First, the aquamarine. 3.5 ct, glowy and the loveliest color. I’ve been keeping my eye out for aquamarine cabochons, and loved this one. A faceted aquamarine is all about cut and clarity and depth of color, but cabochons are about personality and color. This one reminds me of the sea, and isn’t that what aquamarines are supposed to do? A beautiful oceanic color, flecked with tiny swirls of minute black speckles. It looks like a ladleful of ocean scooped up and turned to stone. Love. It.
The ruby. A 2.18ct Vs-SI Ruby. My beautiful niece picked this out while I was up north. She is seven, and after I ran down cut and color basics, I told her my price range and set her searching. When she came up with this stone, I had to agree it was gorgeous.
(Thanks to Jake for the photo. I was fixin’ to start swearing in frustration [which is good, as we now know], when Jake kindly took over the Vaka photography department.)
The challenge when stone shopping is finding a good mix of size, quality and price. If I spent a thousand dollars per stone, I’d have an easy choice to make; 2 carat, thousand dollar rubies are all gorgeous. But I want the stones I purchase to allow me to keep my prices reasonable, and most people can’t afford a piece of jewelry which holds a thousand dollar ruby. I want my jewelry to be an attainable luxury.
While some of my pieces might be quite expensive, I want the majority of my collection to be affordable to a woman buying something beautiful for herself. It may take her several months of saving before she can treat herself, but she can purchase something of quality and beauty if she wishes to do so. This means, at least for my ready-to-purchase designs, that a 2 ct thousand dollar ruby is out of the question.

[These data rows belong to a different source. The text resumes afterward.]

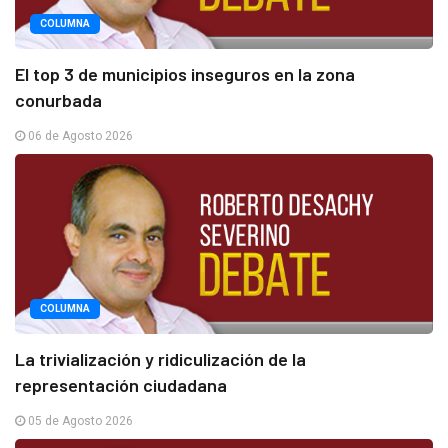
COLUMNA
El top 3 de municipios inseguros en la zona
conurbada
06 de Agosto 2026
COLUMNA
La trivialización y ridiculización de la
representación ciudadana
05 de Agosto 2026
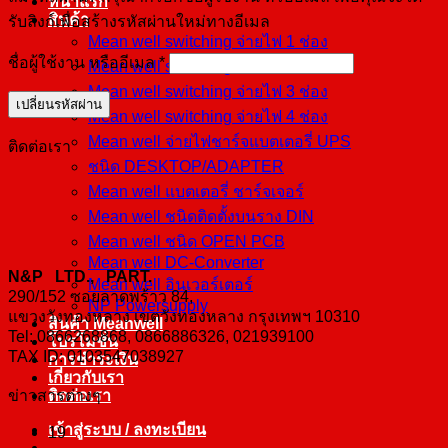
หน้าแรก
สินค้า
รับลิงก์เพื่อสร้างรหัสผ่านใหม่ทางอีเมล
Mean well switching จ่ายไฟ 1 ช่อง
ต้องการ
ชื่อผู้ใช้งาน หรืออีเมล
*
Mean well switching จ่ายไฟ 2 ช่อง
Mean well switching จ่ายไฟ 3 ช่อง
เปลี่ยนรหัสผ่าน
Mean well switching จ่ายไฟ 4 ช่อง
Mean well จ่ายไฟชาร์จแบตเตอรี่ UPS
ติดต่อเรา
ชนิด DESKTOP/ADAPTER
Mean well แบตเตอรี่ ชาร์จเจอร์
Mean well ชนิดติดตั้งบนราง DIN
Mean well ชนิด OPEN PCB
Mean well DC-Converter
N&P LTD., PART.
Mean well อินเวอร์เตอร์
290/152 ซอยลาดพร้าว 84,
NP Powersupply
แขวงวังทองหลาง เขตวังทองหลาง กรุงเทพฯ 10310
สินค้า Meanwell
Tel: 0866268868, 0866886326, 021939100
โปรโมชั่น
TAX ID: 0103547038927
การชำระเงิน
เกี่ยวกับเรา
ข่าวสารต่างๆ
ติดต่อเรา
เข้าสู่ระบบ / ลงทะเบียน
19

I spend hours and hours searching the stock lists of vendors who I’ve found, through trial and error, to be reliable and honest.

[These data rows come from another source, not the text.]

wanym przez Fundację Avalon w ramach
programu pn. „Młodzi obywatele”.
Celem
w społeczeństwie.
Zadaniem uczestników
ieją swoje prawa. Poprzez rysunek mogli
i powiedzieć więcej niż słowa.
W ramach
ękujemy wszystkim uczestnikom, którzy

This ruby has great color, but the cut is crooked….
That ruby has a terrific cut, but the color just doesn’t pop….
This one has a gorgeous cut and gorgeous color, but a visible crack…
This one has great cut and color, but it’s too small for what I have in mind…
The process is a treasure hunt, and one I really enjoy.
After finding the best stone, I need to design the setting in a way which minimizes the flaws, and maximizes the stone’s attributes. The designer’s job would be a no-brainer if every stone was a perfect 2 ct ruby, and cost was no matter!
This ruby is lovely, but at 6.5 x 6.5 x 4.95 mm it is quite deep. That 4.95 mm means it will need a setting which allows for its depth, but also remain fairly open in the back. If I closed in the back of the bezel, it would dramatically darken the stone’s gorgeous color, and that’s one of the best things about this stone, isn’t it? I need my design to allow as much light as possible, hold the stone high, be sturdy (it’s holding a 2+ carat ruby for heaven’s sake), be comfortable to wear daily (I want my jewelry wearable), and be relatively affordable. And while it’s meeting all those demands I want it gorgeous, too. I want the wearer to be unable to take their eyes off it; I want it to be their perennial favorite.
It’s that problem-solving which makes my job so much fun. I really love it.
As I currently have three different karats of gold in the studio, I thought you would be interested in how they look side by side.
14k looks rich and glowy when seen by itself, and as Americans, 14k is what we’re accustomed to. Beside 22k and 24k, though, it’s easy to see what’s missing . As I’ve mentioned before, 14k is 58% gold, 22k is 92% gold, and 24k is 100% gold.